Acushnet, which owns ball-maker Titleist and shoe brand Footjoy, filed for IPO this summer and is looking for $100 million or more to finance the offering. But its sales fell in 2015 to $1.5 billion and it posted a loss. It’s unlikely it can afford a big acquisition any time soon.

But that news could also factor in several things that have nothing to do with ball sales.

All of the Nike news was accentuated by this Bloomberg story from Lauren Coleman-Lochner
and Kiel Porter, who says Golfsmith "is considering filing for bankruptcy as it looks for a new owner, according to people with knowledge of the situation."

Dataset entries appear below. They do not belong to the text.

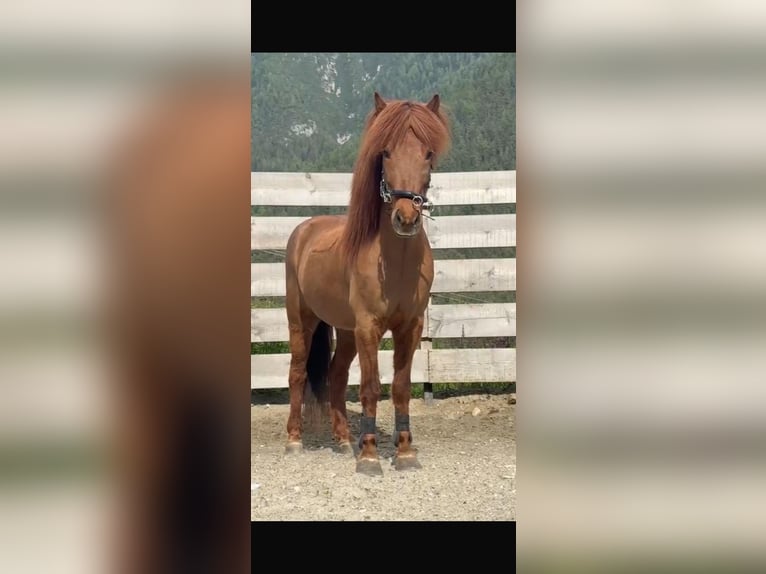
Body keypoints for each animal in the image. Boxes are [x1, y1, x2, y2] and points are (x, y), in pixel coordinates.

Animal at [284, 92, 451, 475]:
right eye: (385, 152)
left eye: (428, 154)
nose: (406, 217)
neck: (395, 262)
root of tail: (304, 229)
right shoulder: (368, 327)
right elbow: (371, 387)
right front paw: (371, 457)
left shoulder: (410, 327)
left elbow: (401, 387)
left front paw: (404, 453)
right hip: (302, 321)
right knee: (297, 373)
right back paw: (295, 440)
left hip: (344, 331)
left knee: (335, 375)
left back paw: (345, 439)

Golfsmith hired the investment bank Jefferies LLC to solicit buyers for the roughly 150-store chain, without success so far, said the people, who didn’t want to be identified because the process isn’t public. The company also hired Alvarez & Marsal to help it restructure, according to the people, who said that a sale could come as part of a Chapter 11 filing.

The Austin, Texas-based chain is the latest casualty of a struggling golf industry, which hasn’t recovered from a downturn in U.S. participation over the past decade. Nike Inc. announced on Wednesday that it would no longer sell equipment for the sport, and Adidas AG is trying to offload most of its golf brands.

After a few calls today, I learned Golfsmith's primary issue is with terrible leases and real estate issues involving many of its locations. Bankruptcy would make it easier to get out of such deals or to restructure them.

Again, not a great statement about golf as a business because more robust sales would mask those contracts. But as seen through the constant-growth-or-else lens, it's just one more thing suggesting this is also very much a business issue more than a golf issue.

There is no question golf faces all sorts of issues in a world with rapidly changing business, recreational and media consumption trends. But as with prior examples in the golf business world, pinning the blame on a sport that has been around for 400 years, when we can point to obvious market overcrowding and bad deals, seems short-sighted.